Another chapter in the Israel Singer saga closed this week when he announced that he would not run for another term as president of the Claims Conference, the lead organization on Holocaust restitution.
Singer, who had been president of the organization since 2002, sent its chairman, Julius Berman, a note Tuesday notifying him that he would not run for another term.
“There was absolutely no deal connected to my decision,” Singer told JTA in an e-mail exchange. “I want to stress that I was repeatedly assured that I had the support of the senior leadership of the organization. The decision not to run was a personal one that was reached after discussions with my family and some colleagues.”
The long-awaited decision leaves open the question of who will lead the organization, known officially as the Conference on Jewish Material Claims Against Germany, which allocates hundreds of millions dollars each year to survivors and Holocaust education programs.
The Claims Conference will establish a special committee at its annual meeting in July to identify potential successors. The committee then will make a recommendation to the board of directors, officials said.
Once considered a Jewish hero for his work with the World Jewish Congress during the movement to free Soviet Jewry and for his work with the WJC and the Claims Conference in negotiating Holocaust restitution settlements, Singer had become a lightning rod within both organizations.
Longtime WJC President Edgar Bronfman fired Singer from his senior position at the WJC in March because, Bronfman and WJC Secretary-General Stephen Herbits claimed, Singer nefariously mishandled WJC money.
Singer’s supporters maintain that he was a casualty of political moves to reshape the top positions at the WJC.
His firing polarized the WJC; it was met with an outcry from his many loyalists. And when Bronfman announced in May that he would retire from the WJC on June 10, many in the WJC lined up according to their allegiance to Singer. They either backed Jewish National Fund President Ronald Lauder, whose most vocal backers had derided Singer as bad for both the WJC and the Claims Conference, or Mendel Kaplan, who many thought might have brought Singer back into the organization.
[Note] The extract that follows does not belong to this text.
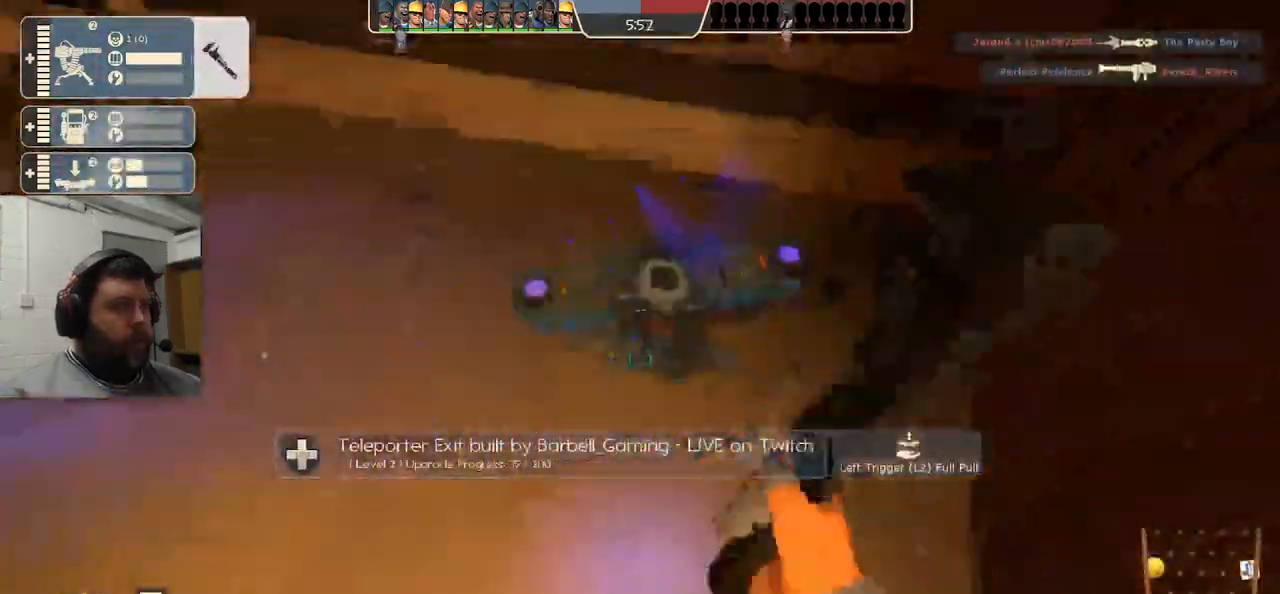
{"dt_ms": 1000, "buttons": ["R2"], "left_stick": "center", "right_stick": "center"}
Lauder was elected Sunday to lead the WJC as interim president.
Since 1952, the Claims Conference has helped to get some $60 billion in payments from the German government to Holocaust victims. Since 1980 the organization has paid out more than $4.3 billion to Jewish victims of the Nazis through nine programs and another $1 billion for social service programs for survivors in 40 countries, according to Claims Conference officials.
The conference is comprised of 24 organizations, including the WJC, each with two voting members, as well as 10 rotating members. The board is slated to meet in July, when ! it annua lly elects a president and determines allocations.
As president, Singer was the face of the organization and its chief negotiator, but he had no role in the allocations process.
The Claims Conference negotiating team will hold its annual restitution negotiations with the German government this month, but it is not clear if Singer will participate.
The Claims Conference bylaws say that the president is the head of the negotiating team, according to Berman.
“I will be discussing with Dr. Singer what role if any he will play in those negotiations,” the board chairman told JTA.
Governments will adjust to dealing with someone other than Singer, Berman said.
“There is no question in my mind that whoever heads the delegation of the Claims Conference will be received as the representative of the organized Jewish community,” he said. “It’s the impact of that representation that will make the success of the negotiations, and it has always been so.”
But critics say that regardless of Singer’s innocence or guilt in the WJC matter, his role as a negotiator would have been more difficult in the wake of all the controversy surrounding him.
Claims Conference members had appeared divided over whether he should stay or go.
The Executive Council of Australian Jewry sent Berman a letter asking that the Claims Conference relieve Singer of his duties as president and that the organization publicly disassociate from him.
In response to the Australian letter, the fervently Orthodox group Agudath Israel sent a letter to Berman defending Singer. And the American Gathering of Holocaust Survivors and Their Descendants voted not to support Singer even after its chairman, Roman Kent, had told JTA earlier that he saw “no reason why he could not continue his work with the Claims Conference.”
Berman said another letter in support of Singer that was circulating and gathering signatures was never sent to him.
Singe r told JTA that he made his decision for personal reasons and because it would have been difficult to win as an independent, as he no longer represented the WJC or any organization.
“There was no political pressure not to run,” Singer told JTA in the e-mail. “No one except for one or two very vocal critics — who seem to have had a personal agenda — even suggested that I shouldn t run. Their input didn t factor into my decision and I still believe that had I run, my candidacy would have been successful — perhaps not unanimously this time, but I think I would have won.”